AAV Is Now a Medicine: We Had Better Get This Right

What do Ken Berns, Nick Muzyczka, Barrie Carter, Jim Wilson, Mark Kay, Kathy High, Arun Srivastava, Chuck Venditti, Mark Sands, Gundi Ertl, Rob Kotin, Richard Snyder, and Chris Mueller have in common? Answer: They are all among the contributors to this month's special issue of Human Gene Therapy, entitled “Controversies in AAV Gene Therapy: Not All Black and White.” Why have we assembled such a constellation of stars from the AAV universe for this issue? Answer: An adeno-associated virus (AAV) vector is now an approved therapy in the European Union, and others are soon to be approved in the United States.

Quite simply, AAV gene therapy is becoming, and indeed already is, a part of the armamentarium of medicine after a half century of vector discovery and development, combined scientific breakthroughs and medical achievements. ^1,2

As our guest co-editors, Drs. Berns and Muzyczka, point out, the study of AAV has already spanned nearly 55 years in an article entitled “AAV: An Overview of Unanswered Questions” in this issue. As a virus, one marvels at how AAV accomplishes both life-long latency and rapid replication with such a small and elegantly simple genome. As a vector, AAV has proven to have just the right combination of long-term persistence of expression and lack of pathogenicity to be useful as a gene-therapy platform for genetic diseases. And yet, as the overview of this issue by our two guest co-editors points out, a number of key issues continue to perplex investigators and generate controversy for the field. These include aspects of AAV persistence, the potential risk of insertional mutagenesis and carcinogenesis, and the potential for immune responses to both transgene products and AAV capsid epitopes.

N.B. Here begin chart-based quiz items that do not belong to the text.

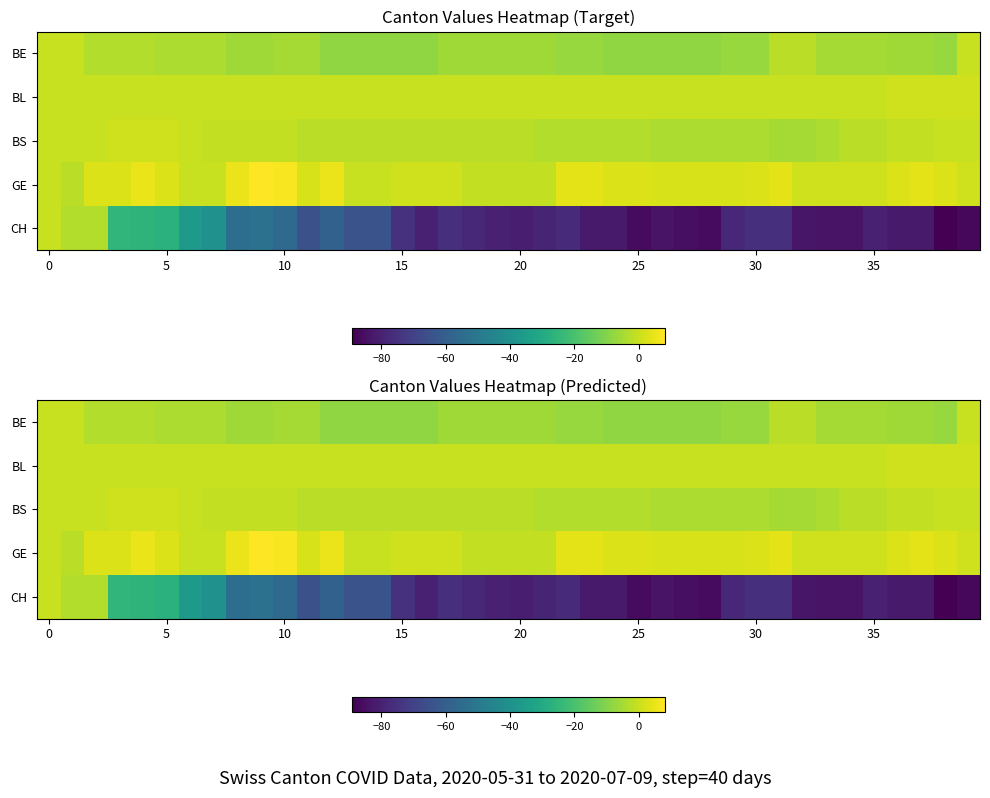

Rank the series by their maximum value, from lowest to highest.

BE, CH, BL, BS, GE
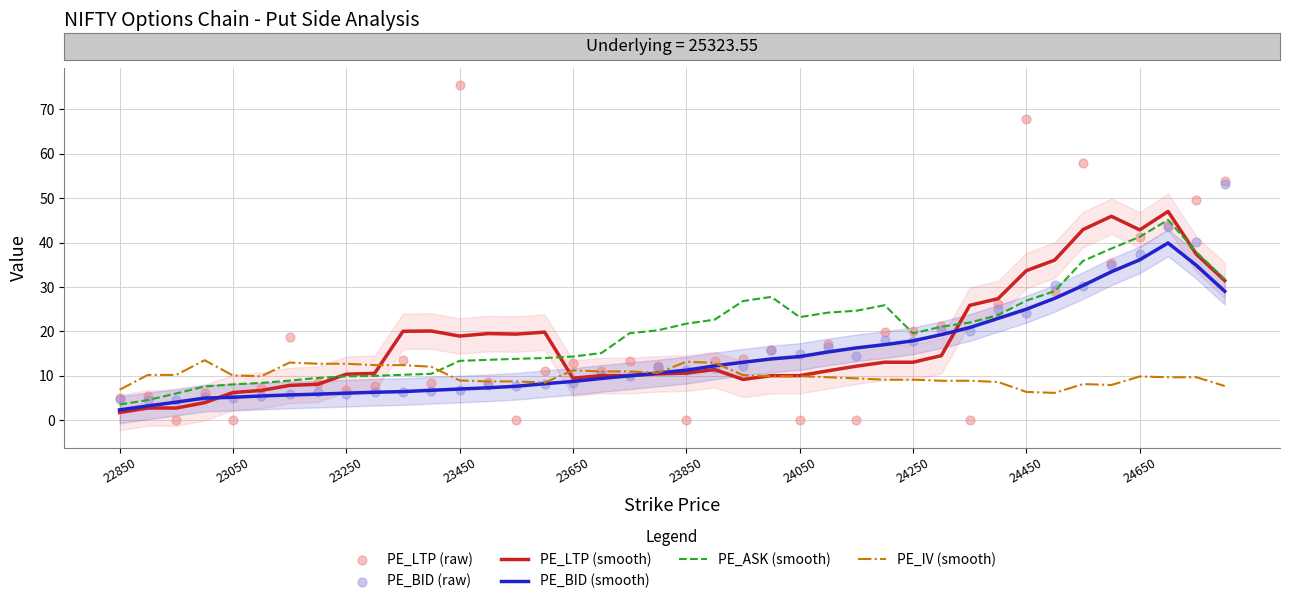

What is the total value across all series at 13?

65.9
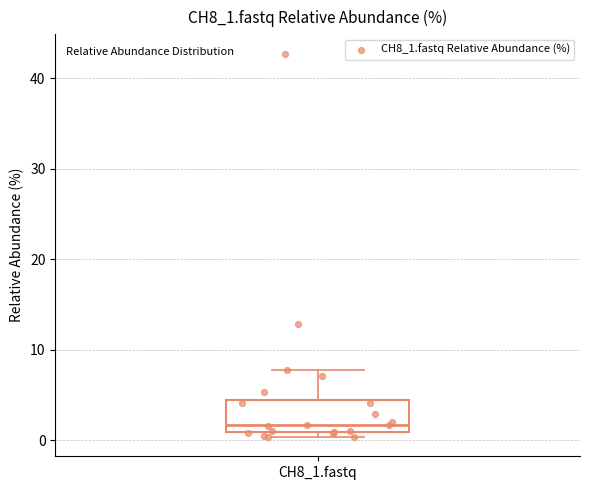

Transcribe this box plot: give where the median line is, the range the box spans, and where the two whiskers end, as read against the y-axis. The values are not printed on the chart, so give them approximately, as read against the axis.

median 2, box 1 to 4, whiskers 0 to 8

The concept of this special issue is to provide specialized reviews by authorities in the field on both sides of each of these crucial issues. In addition, we will look to the future as clinical grade production matures and AAV is used as a platform to deliver newer genetic intervention technologies (including RNAi and genome-editing constructs) based on recently discovered molecular mechanisms. We owe a great debt of gratitude to all of the contributors for their insightful comments and strong evidence-based arguments. Our hope is that by providing the arguments and citing the data on each side of each topic, this special issue will help to crystallize questions for future study of this vector system. The ultimate goal is to reveal the crucial aspects of the vector–host interaction that will be necessary for understanding and predicting the utility and safety of AAV vectors as they come into frequent clinical use for disorders of the retina, central nervous system, liver, muscle, and other organs. As we enter the clinical era, using AAV vectors to treat patients with genetic disorders that are life threatening and vision threatening, the stakes are too high to get this wrong.